March 31, 2010

Talking About a Group Home and When

Sharon was my mother-in-law's companion...especially the last seven years. She was a daughter, sure, but moreso my mother-in-law's eyes and legs (both frightening concepts when your mother-in-law talks to you about Sharon "helping me see while I drive."). So Sharon was an equal at home with Mom as well as Sharon got whatever she wanted, when she wanted. Sharon rarely did any wrong.

I've talked about the reality check Sharon was to encounter in moving to our home. I've talked about how she had been babied and with the reality check will be some shock and some attitude and role adjustment. As part of the whole new living situation, developing Sharon's independent living skills to get her on her own has been one of the major scenario's my husband and I have been envisioning since the day we said yes to having her in our home. Sharon, initially, did not like this idea one little bit.

Sharon is a smart and capable woman...when she wants to be. And when Sharon doesn't want to be a smart and capable woman I see the twelve year old coming out. The child that hides, deceives, exaggerates. Wow, how was I not prepared for this?

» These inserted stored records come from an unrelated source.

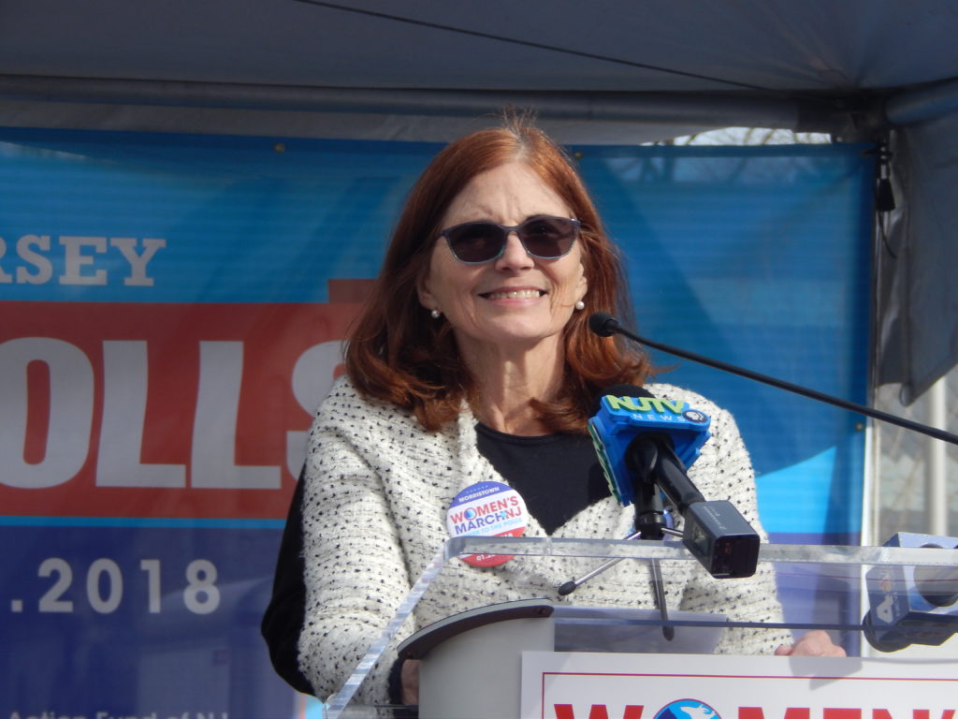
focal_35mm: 234
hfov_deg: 8.5
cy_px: 360
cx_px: 479
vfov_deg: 6.4
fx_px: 6476
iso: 125
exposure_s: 1/400
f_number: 5.6
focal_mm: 41.7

Duh, she rarely displayed this behavior at home (and certainly not when we visited) because she got what she wanted...she literally was the Princess.

Our two major scenarios were these: Sharon develops independent living skills and starts out in a group home and possibly works her way to transitional living home and then own apartment or with roommate. Our second scenario was us in a larger home that had a lower level that had a shared space, but would give Sharon space to be independent (this was our initial scenario that we thought was reasonable, but then realized wasn't any better than Sharon living in her mom's home all her life).

As my husband has grown more into the parenting role and has experienced the frustrations of coordinating, but more importantly disciplining and checking for follow-through, Sharon's life...well, he has realized that not only are her skills better than she would like us to believe...but it is time to test them out. My husband made the leap to fill out the intake paperwork and has turned it in. The sad part, waiting list is 18 - 24 months. The cool part, Sharon is now interested in the living situation (I think living with my daughter has made her a convert!).

In the meantime, we have discovered some apartments that are affiliated with Pioneer Center that we are exploring. Pioneer provides some services to these apartments and they are on a sliding scale, so this becomes a possibility for Sharon...and pulls the timing up from 18 - 24 months to a much more reasonable amount of time.

But what about building the rest of her skills?

We just had our follow up with the Department of Rehabilitation and she shared with me a resource out of a nearby town called LifeSkills Unlimited, Inc. We are exploring the possibilities of utilizing this service to fill in where we are unable to continue (due to time or lack of resources on our part) developing Sharon's independent living skills. We will see if this is truly a viable option.

The other cool thing? During the meeting yesterday, there was also notice to us that the transitional site has an opening. Now, is Sharon far enough up on the list that this might be her spot or is there someone else that they will give a whirl? Who knows, no word yet, but I am in hot pursuit!

Finally, some things seem to be falling into place after so much time and struggle. God willing, it will continue to work through toward the family goal.